(Stored dataset items)
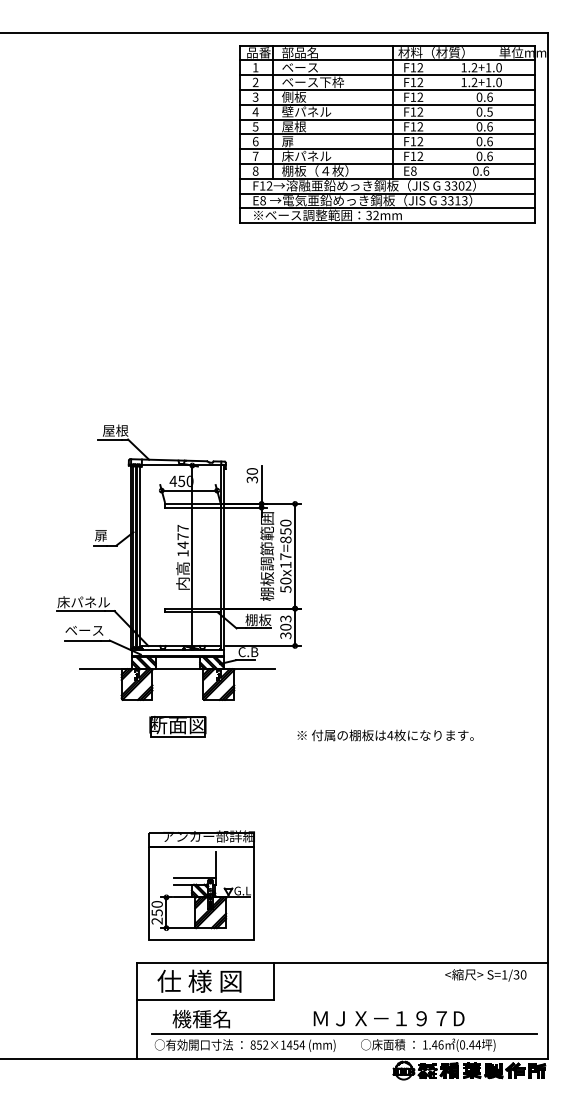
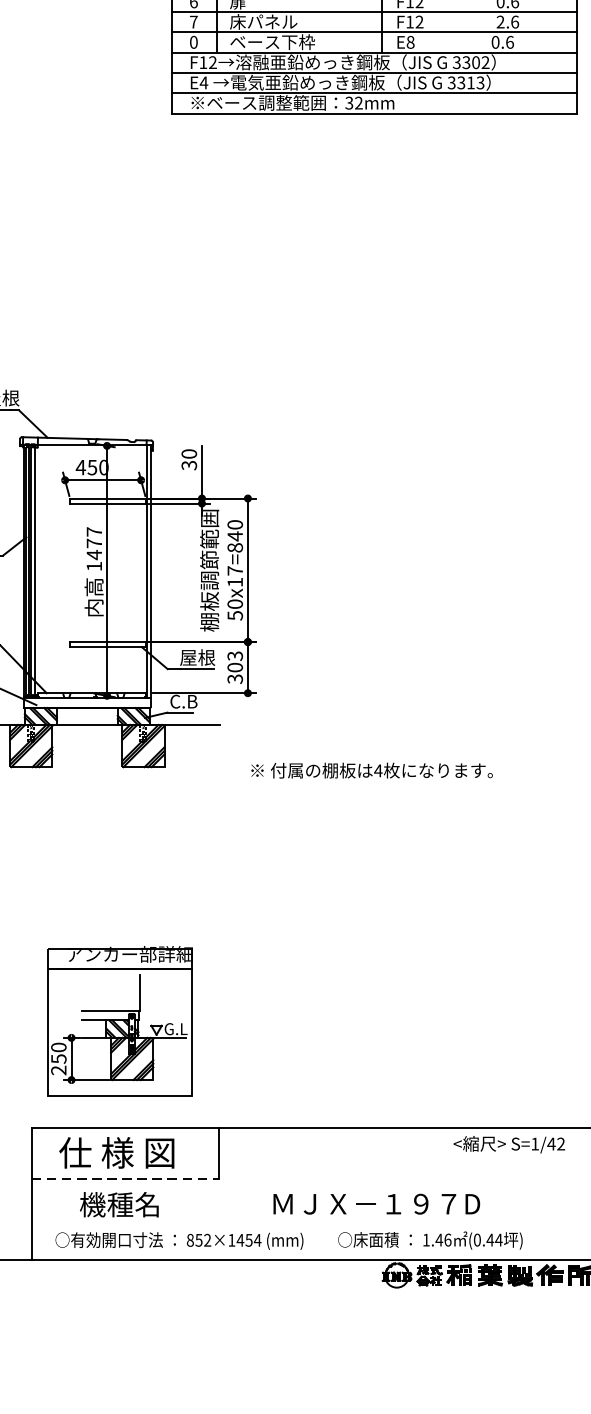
text: (479, 156) -> (500, 22), 0.6 -> 2.6
text: (315, 170) -> (275, 41), 棚板（４枚） -> ベース下枠
text: (255, 171) -> (193, 42), 8 -> 0
text: (263, 200) -> (204, 82), E8 -> E4
text: (285, 531) -> (234, 536), 50x17=850 -> 50x17=840
text: (258, 619) -> (197, 656), 棚板 -> 屋根
part: (177, 726) -> (86, 803), removed
text: (385, 735) -> (371, 770), moved
text: (519, 974) -> (555, 1143), S=1/30 -> S=1/42
line: (206, 1000) -> (126, 1179), solid -> dashed
line: (344, 1033) -> (315, 1224), removed

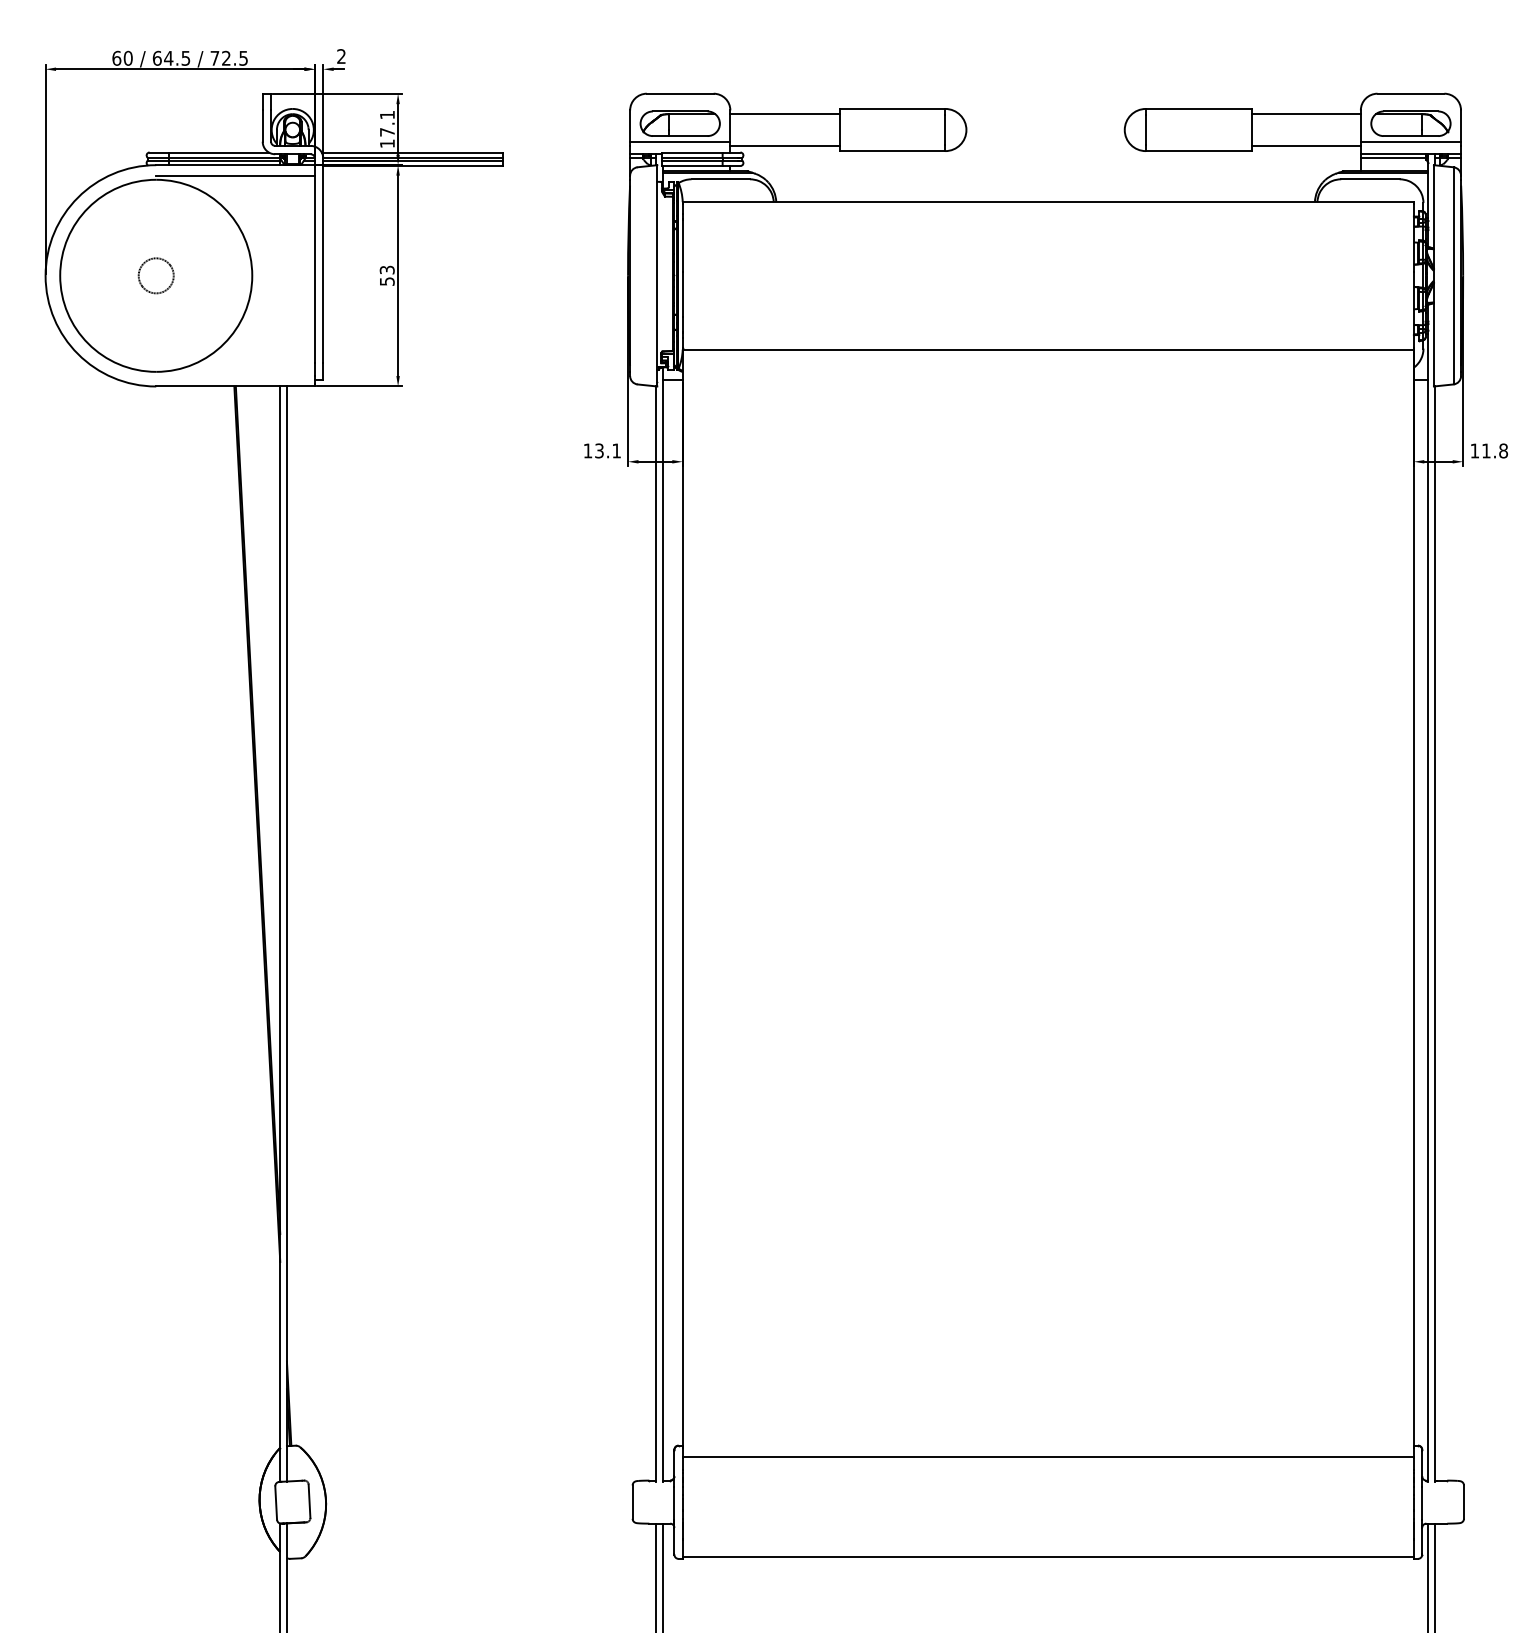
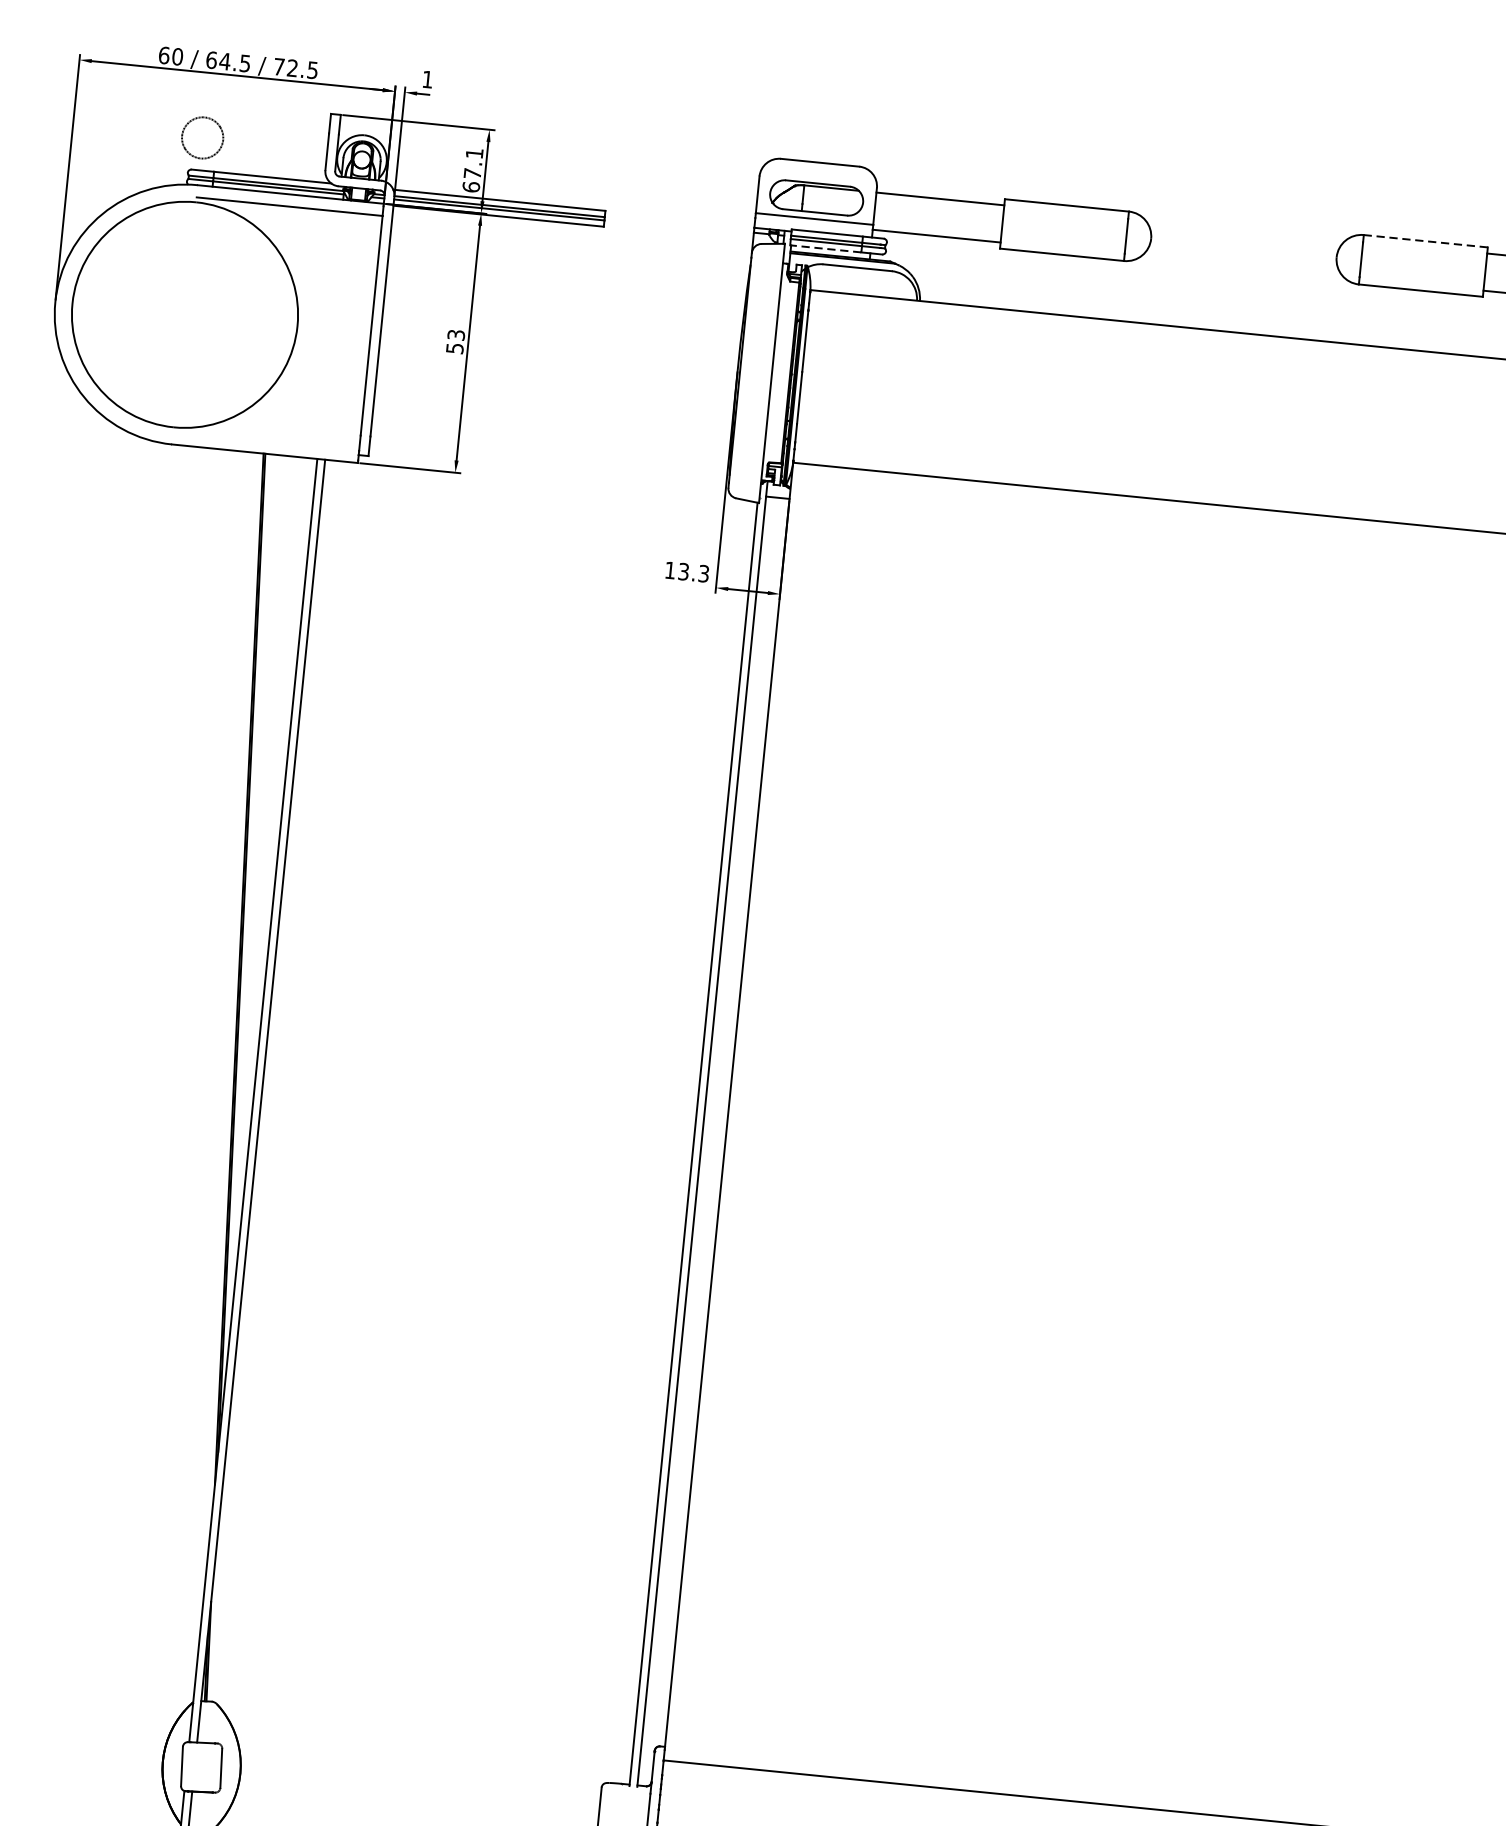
text: (341, 56) -> (427, 79), 2 -> 1
line: (1198, 108) -> (1425, 240), solid -> dashed
text: (386, 143) -> (470, 186), 17.1 -> 67.1
line: (691, 166) -> (824, 249), solid -> dashed
part: (155, 275) -> (201, 137), moved
text: (616, 450) -> (703, 573), 13.1 -> 13.3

• **Task prompt**:
Every line above has to be output exactly; the pictures must be dropped.

• **Response area**:
text: (479, 156) -> (500, 22), 0.6 -> 2.6
text: (315, 170) -> (275, 41), 棚板（４枚） -> ベース下枠
text: (255, 171) -> (193, 42), 8 -> 0
text: (263, 200) -> (204, 82), E8 -> E4
text: (285, 531) -> (234, 536), 50x17=850 -> 50x17=840
text: (258, 619) -> (197, 656), 棚板 -> 屋根
part: (177, 726) -> (86, 803), removed
text: (385, 735) -> (371, 770), moved
text: (519, 974) -> (555, 1143), S=1/30 -> S=1/42
line: (206, 1000) -> (126, 1179), solid -> dashed
line: (344, 1033) -> (315, 1224), removed

text: (341, 56) -> (427, 79), 2 -> 1
line: (1198, 108) -> (1425, 240), solid -> dashed
text: (386, 143) -> (470, 186), 17.1 -> 67.1
line: (691, 166) -> (824, 249), solid -> dashed
part: (155, 275) -> (201, 137), moved
text: (616, 450) -> (703, 573), 13.1 -> 13.3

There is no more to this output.